Share visualization of BAM or bigWig files with others in UCSC Genome Browser
5. Other Useful Tools and Resources for Data Interpretation after Completing the Initial Analyses
Using ENSEMBL and BioMart to pull out information for the gene-of-interest
ENSEMBL:
- ENSEMBL is more gene-focused. UCSC is more genome-focused with good visualization.
- ENSEMBL IDs that go beyond 20000000 will most likely be the newly annotated genes, particularly lncRNA and pseudogenes. Well-known genes have smaller numbers. Always include the ENSEMBL version and ensemble ID in the publication.
- Most people use ENSEMBL while working with human and mouse data. For other species, some have better annotation than others.
- Most people come to ENSEMBL with query needs of a specific gene(s) to learn about transcripts, protein, homology, and orthology search.
e.g. can check any genetic variants identified in the gene with scores predicting damaging variants or disease-causing variants, and the available data from gnom, etc. for disease-causing variants.
- ENSEMBL has an Archive Site so that there are stable links to data from a particular release.
- There is also a mobile site https://m.ensembl.org/index.html.
BioMart:
- Example of using BioMart -
- Query "Gene Names" to obtain IDs or vice versa
- Find all the genes within a certain genomic region
- Steps to use BioMart:
- Can use the newest version of Ensembl annotation or if needed, can scroll down to the bottom of ensemble home page and click "View in archive site"
- Choose the annotation
- Click "Filters" and enter the query items and indicate the identity, e.g. stable gene ID or gene name
- Click "Attributes" to select the information you want to know.
- Click "Results" to see the report and export as needed.
Using Venny to draw Venn Diagrams from lists of genes
- A useful tool to identify overlapped genes from multiple gene lists.
- Can use ensemble ID, the overlapped list in the Venn diagram can be selected and the list can be copied/pasted to Biomart to find the gene name.
Pathway Analysis
- The purpose is to guide future experiments and inform hypotheses, therefore the filtering strategy, ranking strategy and the number of genes to include may not matter as much.
For hypergeometric analysis, smaller gene sets and smaller input gene lists may lead to only one or two genes in the list being in the pathway still showing statistical significance. This needs to be taken into consideration and it is generally recommended to prioritize those enriched pathways/gene sets that have more genes from the foreground list.

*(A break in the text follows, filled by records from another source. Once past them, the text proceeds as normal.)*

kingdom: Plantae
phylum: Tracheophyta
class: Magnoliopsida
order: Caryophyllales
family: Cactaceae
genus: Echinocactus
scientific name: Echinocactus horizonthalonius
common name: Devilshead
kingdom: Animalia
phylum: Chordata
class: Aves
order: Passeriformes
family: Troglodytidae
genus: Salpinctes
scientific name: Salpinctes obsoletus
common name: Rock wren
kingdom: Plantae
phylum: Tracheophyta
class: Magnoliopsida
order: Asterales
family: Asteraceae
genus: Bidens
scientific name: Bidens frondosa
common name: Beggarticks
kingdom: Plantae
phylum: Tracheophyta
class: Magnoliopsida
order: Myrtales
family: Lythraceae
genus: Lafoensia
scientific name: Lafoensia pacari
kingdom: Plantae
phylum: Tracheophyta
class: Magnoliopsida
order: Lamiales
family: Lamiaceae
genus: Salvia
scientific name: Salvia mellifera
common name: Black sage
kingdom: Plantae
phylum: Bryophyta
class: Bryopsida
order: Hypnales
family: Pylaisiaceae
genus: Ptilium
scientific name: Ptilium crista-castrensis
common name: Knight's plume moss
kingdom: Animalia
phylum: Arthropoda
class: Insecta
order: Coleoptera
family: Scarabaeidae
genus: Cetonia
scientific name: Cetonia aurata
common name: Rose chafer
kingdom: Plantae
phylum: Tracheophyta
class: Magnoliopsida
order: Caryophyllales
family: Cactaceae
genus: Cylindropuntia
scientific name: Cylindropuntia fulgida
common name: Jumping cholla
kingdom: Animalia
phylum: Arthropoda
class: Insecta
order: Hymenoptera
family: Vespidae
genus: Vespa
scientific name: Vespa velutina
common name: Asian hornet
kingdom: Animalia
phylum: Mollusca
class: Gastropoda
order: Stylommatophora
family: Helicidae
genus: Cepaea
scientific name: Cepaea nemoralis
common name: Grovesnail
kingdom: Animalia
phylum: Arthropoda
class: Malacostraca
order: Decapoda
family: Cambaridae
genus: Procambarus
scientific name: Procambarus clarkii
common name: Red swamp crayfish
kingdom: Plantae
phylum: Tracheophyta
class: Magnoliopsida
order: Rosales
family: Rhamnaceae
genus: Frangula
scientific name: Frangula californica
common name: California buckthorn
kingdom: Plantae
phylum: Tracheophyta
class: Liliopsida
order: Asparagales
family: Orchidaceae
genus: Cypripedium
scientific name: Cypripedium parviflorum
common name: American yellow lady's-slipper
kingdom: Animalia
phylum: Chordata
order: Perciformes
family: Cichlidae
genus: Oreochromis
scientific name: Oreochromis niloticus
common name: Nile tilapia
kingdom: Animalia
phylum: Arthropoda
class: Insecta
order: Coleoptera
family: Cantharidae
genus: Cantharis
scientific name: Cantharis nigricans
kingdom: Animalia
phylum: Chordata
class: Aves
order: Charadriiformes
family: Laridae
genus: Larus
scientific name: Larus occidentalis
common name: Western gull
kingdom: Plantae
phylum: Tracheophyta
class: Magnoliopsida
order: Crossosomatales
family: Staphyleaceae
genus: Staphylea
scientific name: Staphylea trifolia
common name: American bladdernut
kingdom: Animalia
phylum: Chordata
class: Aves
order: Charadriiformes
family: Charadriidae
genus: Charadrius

- Gene list can be small (one or two genes) therefore looks significant but is not.
Using ENSEMBL ID for queries can be helpful to improve mapping.
String is the poor person's version of IPA.
- Should use ENSEMBL ID to query so that all the top DE genes can be mapped
It could be informative to visualize the genes in the enriched pathways because it is possible that those genes are all playing roles in a certain part of the large pathway.
DAVID is old but is getting better at being updated. It is easy to use and can visualize genes on pathway maps.
Check genes enriched in OMIM: genes associated with diseases.
6. Additional Notes
- A useful resource for track configuration: http://genome.ucsc.edu/inc/hgCollectionHelpInclude.html
- Datacamp: Many courses for learning R/Python; can purchase a subscription.
- Codeacademy has good tutorials for command-line tools.